*** Opening TASK INPUTS ***

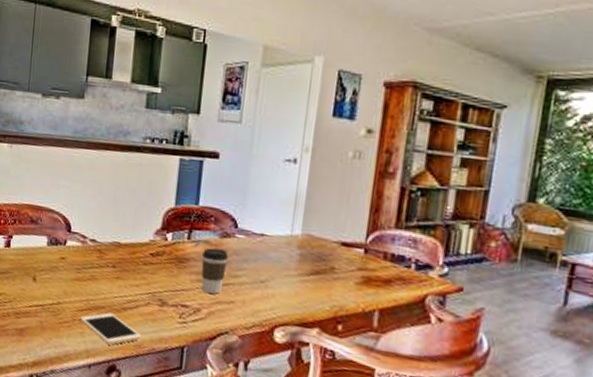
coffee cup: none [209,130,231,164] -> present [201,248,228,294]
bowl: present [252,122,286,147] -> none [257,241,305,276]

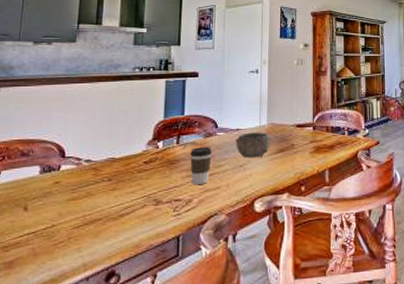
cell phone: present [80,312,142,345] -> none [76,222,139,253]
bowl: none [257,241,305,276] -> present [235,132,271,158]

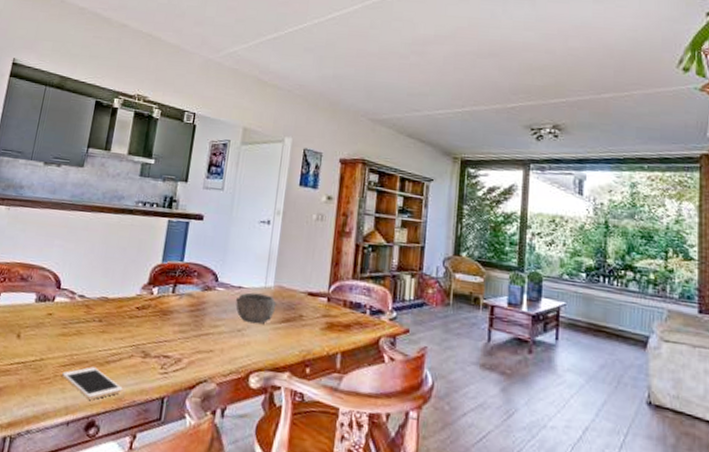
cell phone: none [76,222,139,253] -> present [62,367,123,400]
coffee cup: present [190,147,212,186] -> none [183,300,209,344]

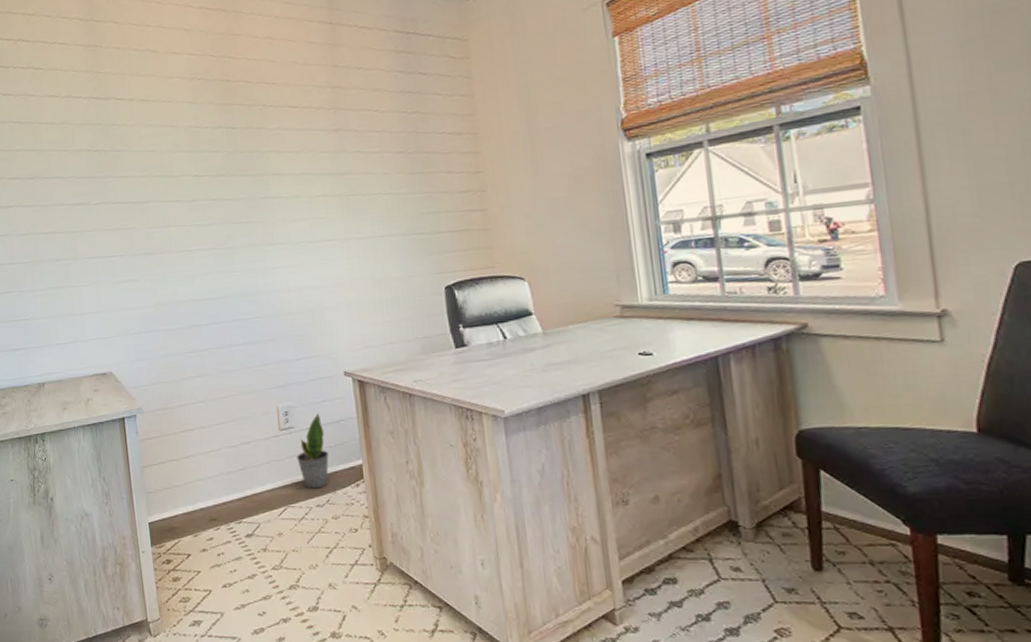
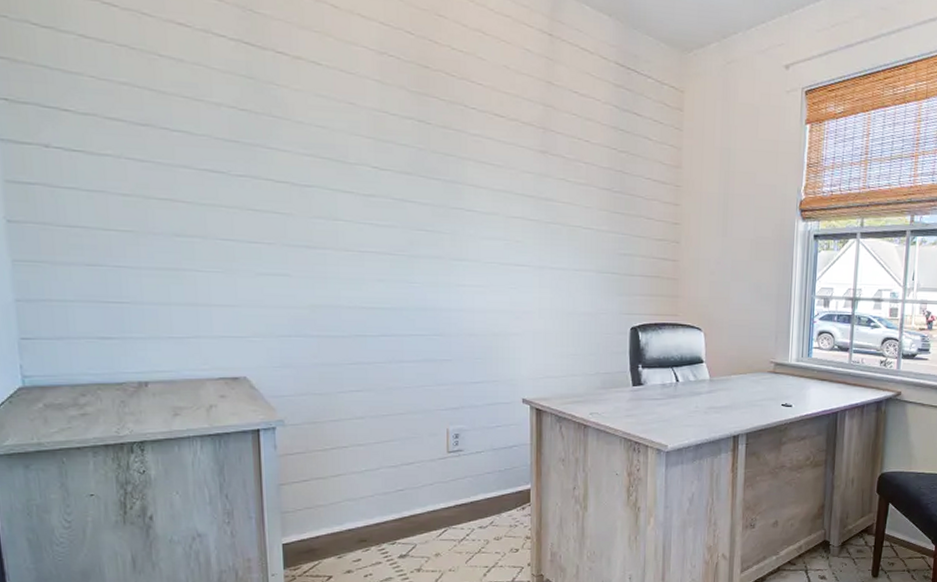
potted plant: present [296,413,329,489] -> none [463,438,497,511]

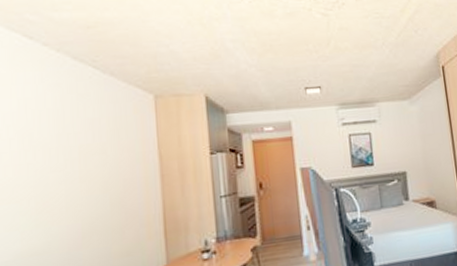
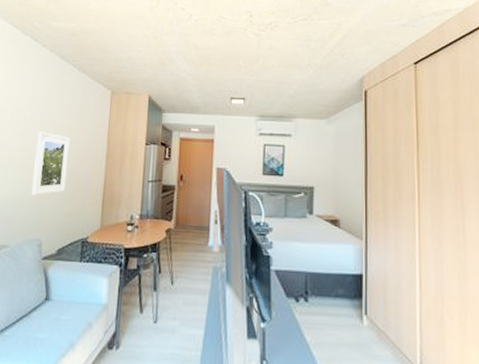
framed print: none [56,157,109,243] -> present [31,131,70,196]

*** Closing TASK INPUTS ***

§ **EXERCISE INSTRUCTIONS**
Retype word for word the span of lines above that begins with the line containing "bowl: present [252,122,286,147]" and ends with the last line of the records; skip all pictures.

§ **TASK RESULT**
bowl: present [252,122,286,147] -> none [257,241,305,276]

cell phone: present [80,312,142,345] -> none [76,222,139,253]
bowl: none [257,241,305,276] -> present [235,132,271,158]

cell phone: none [76,222,139,253] -> present [62,367,123,400]
coffee cup: present [190,147,212,186] -> none [183,300,209,344]

potted plant: present [296,413,329,489] -> none [463,438,497,511]

framed print: none [56,157,109,243] -> present [31,131,70,196]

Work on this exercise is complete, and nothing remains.